*** Opening PAGE EXCERPT ***
Employing a two-phase process – gasification followed by combustion, AESI’s biomass fueled energy plants fully apply the process of first converting the solid fuels to a gaseous phase followed by combustion of the syngas via a fire tube boiler heat exchanger to produce heat or steam. This process, which is the most efficient means to deliver biomass derived thermal energy is called vertically integrated gasification and combustion (VIGC).

With VIGC, gasification actually separates or elutes combustible gas from a solid in a controlled temperature, oxygen starved chamber.  This synthetic gas is then mixed with air and combusted, to produce thermal energy as the system’s output. It is a somewhat subtle, but critical difference to other biomass gasification systems that require extraction and processing of produced syngas prior to use in other equipment. VIGC eliminates the cost and complexities associated with syngas extraction and processing by going direct to energy output.

Wanting the energy but not emissions our Italian partners at Uniconfort, Sri, have perfected this conversion process of VIGC in a highly deployable, robust machine.   They have been solely focused on solid fuel technology for energy production for over 50 years in Europe.  As their OEM for the Americas, AESI dispatches this application with US fabrication and turnkey delivery.

Key Features

Vertically Connected Chambers – These units are crafted via multiple chambers, each with its design of geometry and passes which in part delivers a lower transmission velocity, alternating turbulence and complete consumption of fuel calorific content.

Sequential Supply Of Combustion Air - Control of the air to fuel ratios within these machines is precise and reliable. In the first stage, only the amount of air needed to maintain an autothermal condition in the base level is delivered. This allows continued “cooking” of the biomass, successfully driving of fuel in gaseous state, then in successive chambers more air is added and temperatures quickly rise. It is the absolute completeness of this application that delivers the highest fuel to energy conversion, best value of fuels consumed, and minimizes any emissions content.
*** Closing PAGE EXCERPT ***
TO-DO ITEM - Reproduce the section of the biomass gasification text word for word, starting at "Vertically Connected Chambers" and ending at "fuel calorific content.".
*** Opening DATASET EXCERPT ***
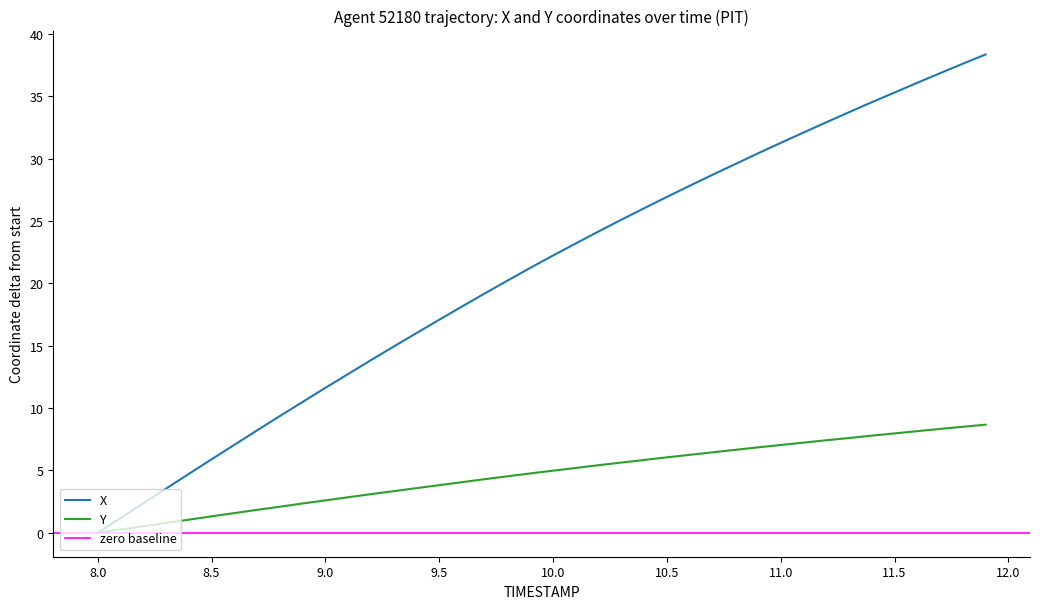

True or false: X has a value of 31.3 at 11.0.

True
*** Closing DATASET EXCERPT ***
RESPONSE TO THIS EXERCISE -
Vertically Connected Chambers – These units are crafted via multiple chambers, each with its design of geometry and passes which in part delivers a lower transmission velocity, alternating turbulence and complete consumption of fuel calorific content.